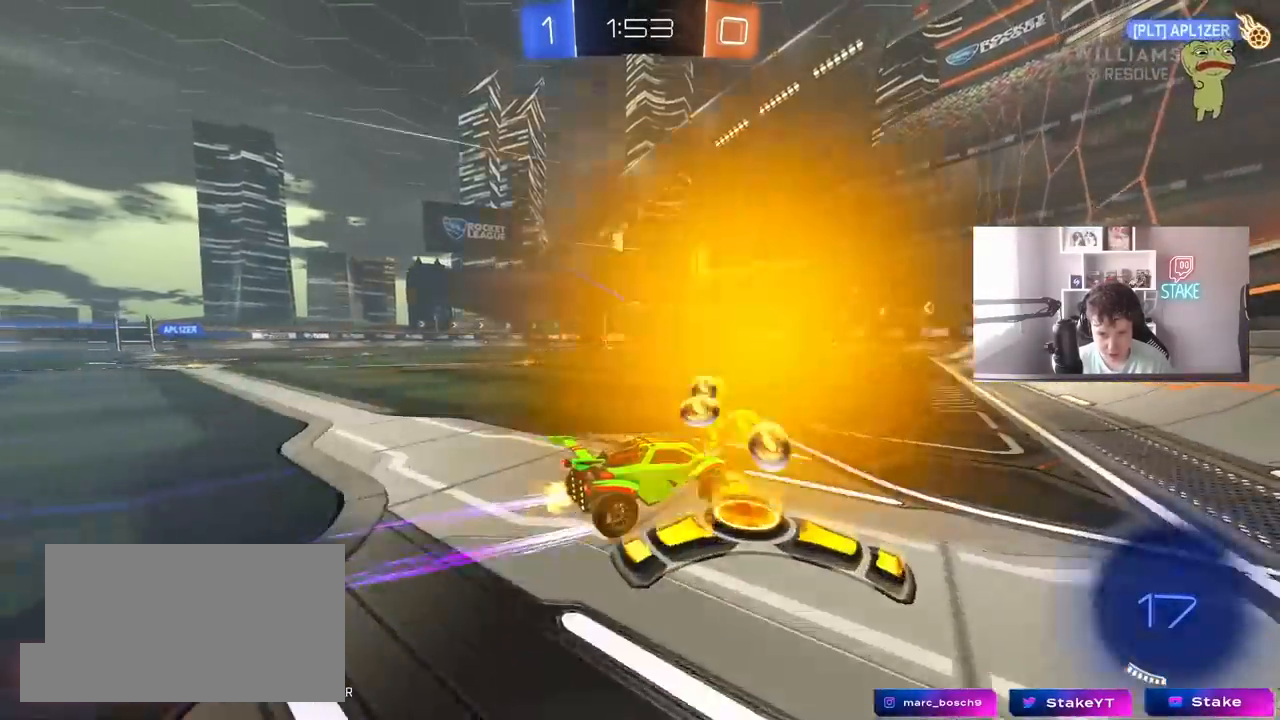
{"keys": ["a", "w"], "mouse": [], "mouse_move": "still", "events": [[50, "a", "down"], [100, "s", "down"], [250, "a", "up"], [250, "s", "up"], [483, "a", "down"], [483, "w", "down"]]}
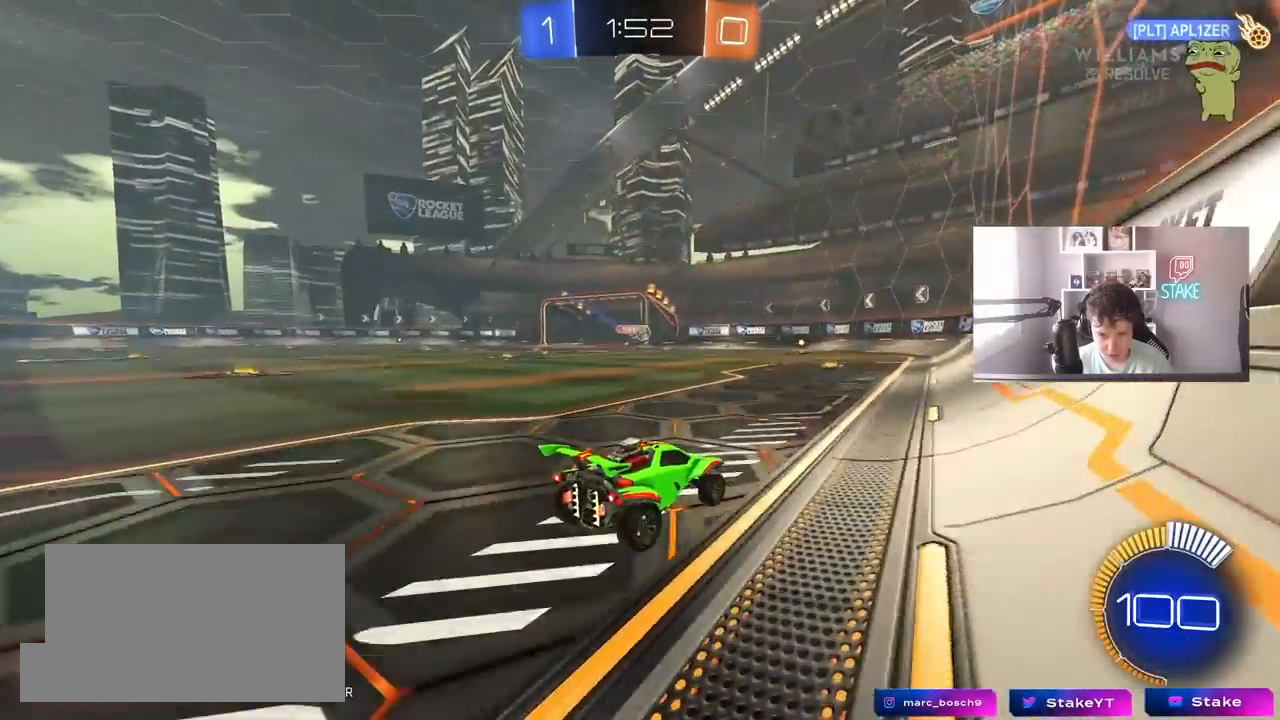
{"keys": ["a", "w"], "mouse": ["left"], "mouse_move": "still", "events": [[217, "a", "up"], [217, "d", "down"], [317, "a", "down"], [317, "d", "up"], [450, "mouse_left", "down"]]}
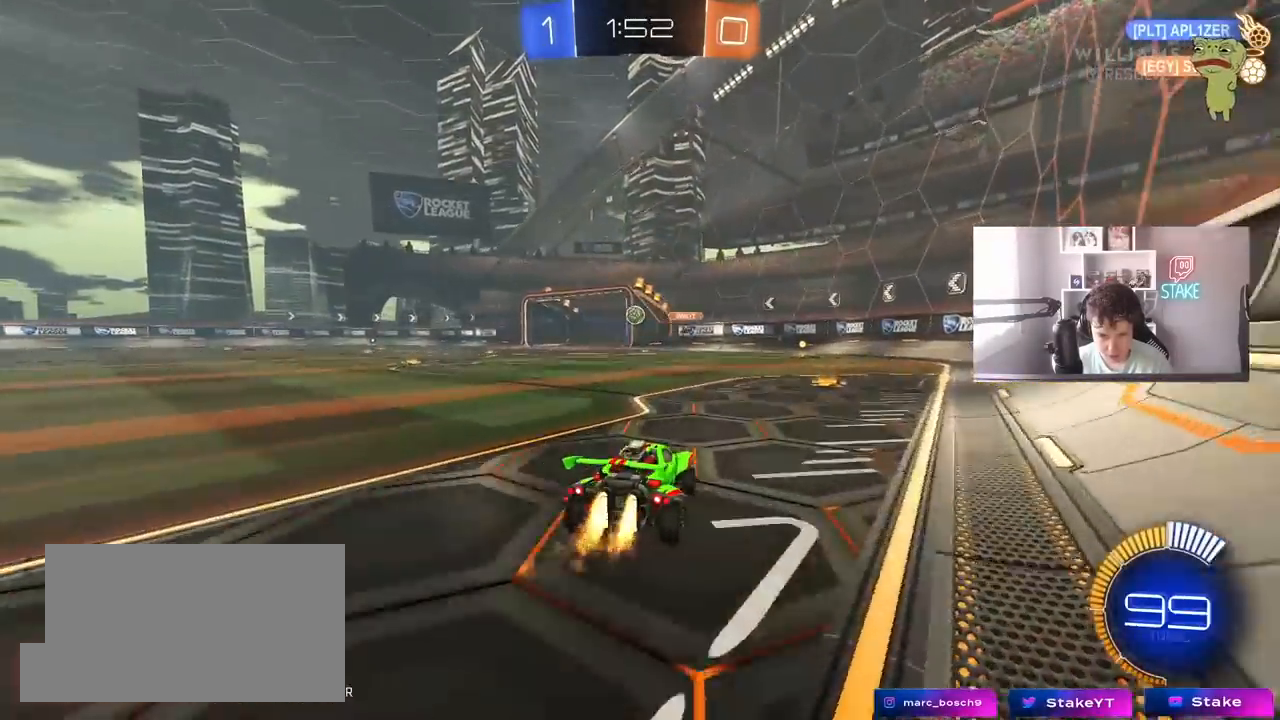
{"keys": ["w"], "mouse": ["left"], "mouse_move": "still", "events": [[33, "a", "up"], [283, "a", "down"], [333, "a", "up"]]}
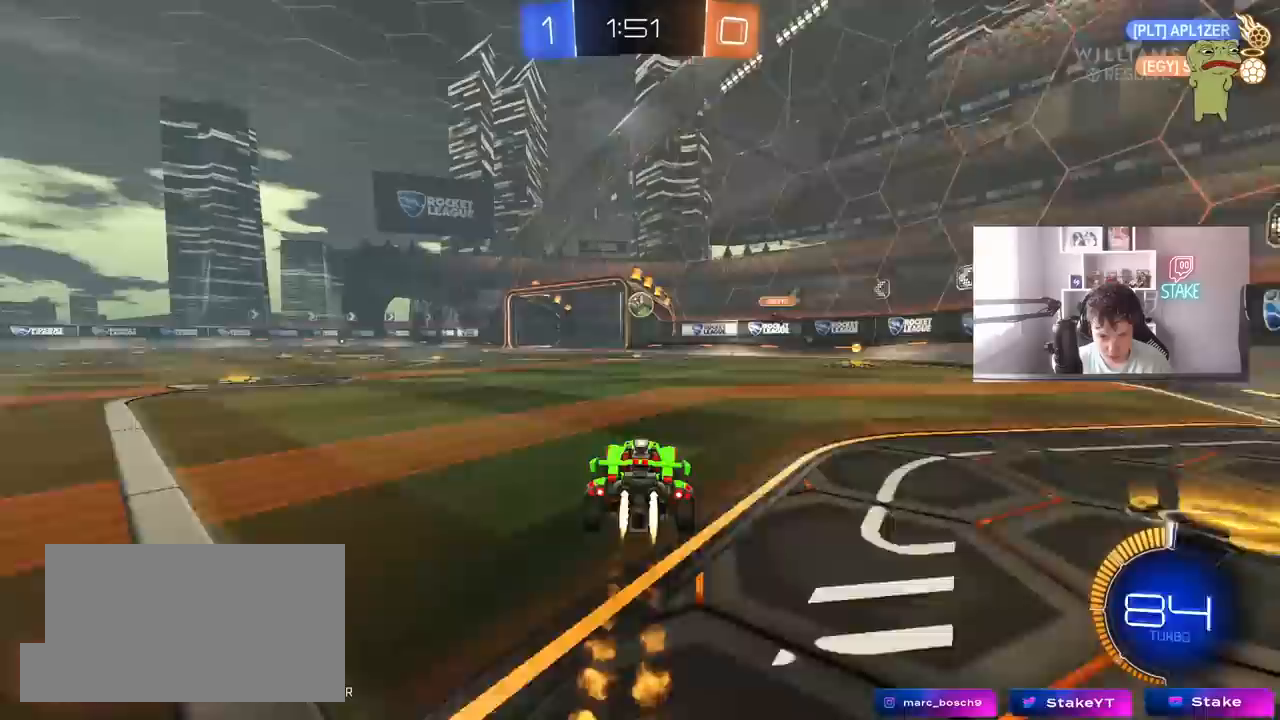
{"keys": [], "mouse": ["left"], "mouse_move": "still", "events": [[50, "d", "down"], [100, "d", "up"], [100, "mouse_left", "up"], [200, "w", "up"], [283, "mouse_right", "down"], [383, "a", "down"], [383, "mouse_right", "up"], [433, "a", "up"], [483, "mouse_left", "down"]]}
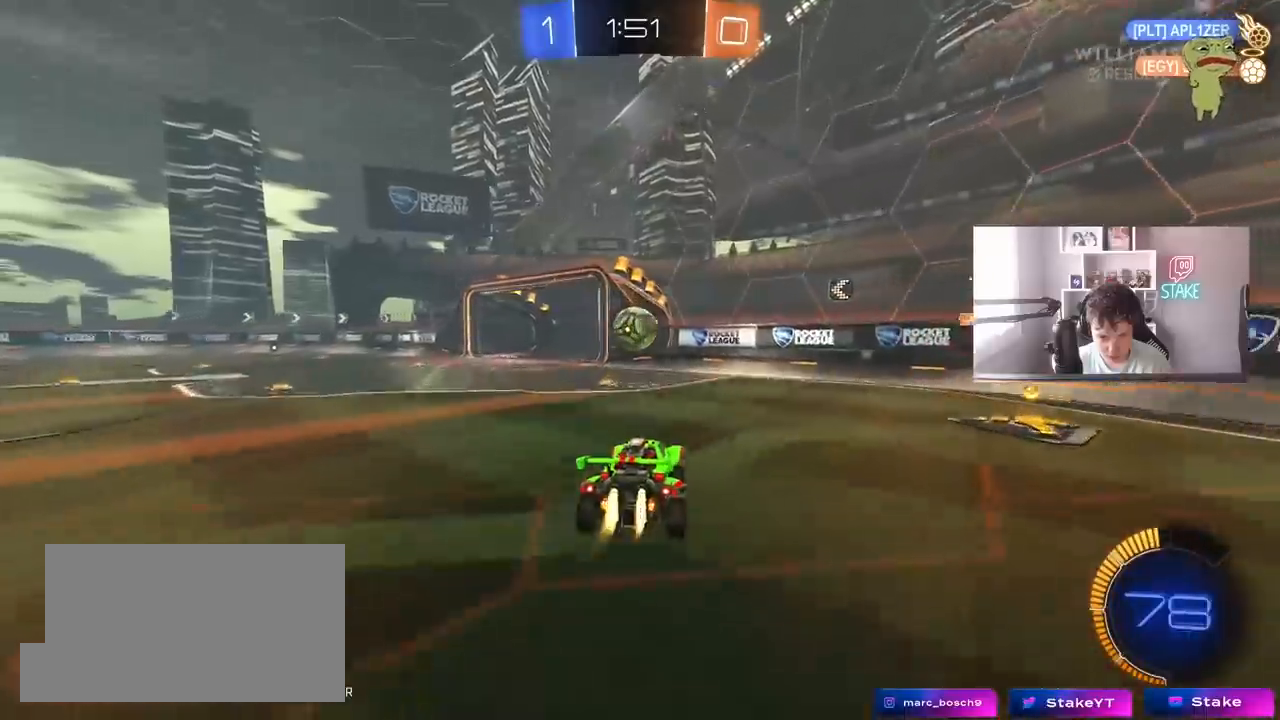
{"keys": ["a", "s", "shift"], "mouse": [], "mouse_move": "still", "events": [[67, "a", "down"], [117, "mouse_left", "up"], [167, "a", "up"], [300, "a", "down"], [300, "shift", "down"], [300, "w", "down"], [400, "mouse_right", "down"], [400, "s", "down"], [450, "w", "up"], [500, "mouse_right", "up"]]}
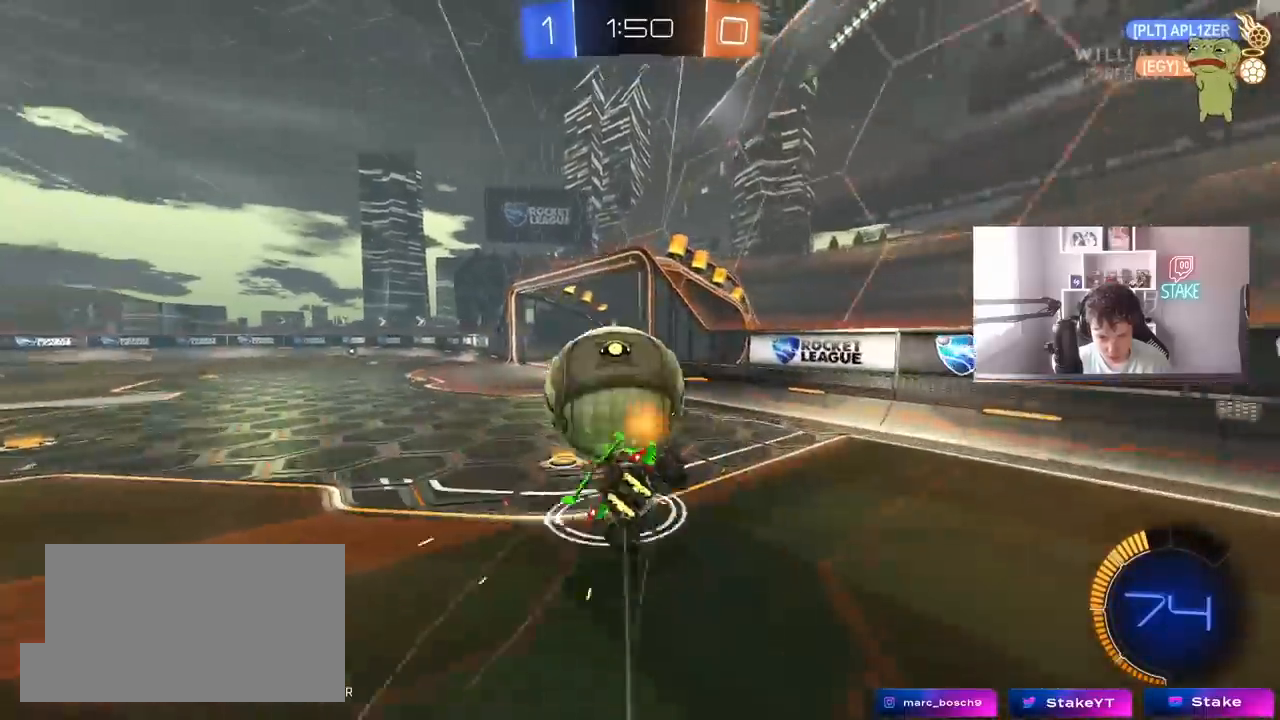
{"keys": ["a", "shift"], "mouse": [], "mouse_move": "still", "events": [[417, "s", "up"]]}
* * *
▶ **Task goal**
Filter the records for lines containing the word "shift" and copy each one.

▶ **Solution to this task**
{"keys": ["a", "s", "shift"], "mouse": [], "mouse_move": "still", "events": [[67, "a", "down"], [117, "mouse_left", "up"], [167, "a", "up"], [300, "a", "down"], [300, "shift", "down"], [300, "w", "down"], [400, "mouse_right", "down"], [400, "s", "down"], [450, "w", "up"], [500, "mouse_right", "up"]]}
{"keys": ["a", "shift"], "mouse": [], "mouse_move": "still", "events": [[417, "s", "up"]]}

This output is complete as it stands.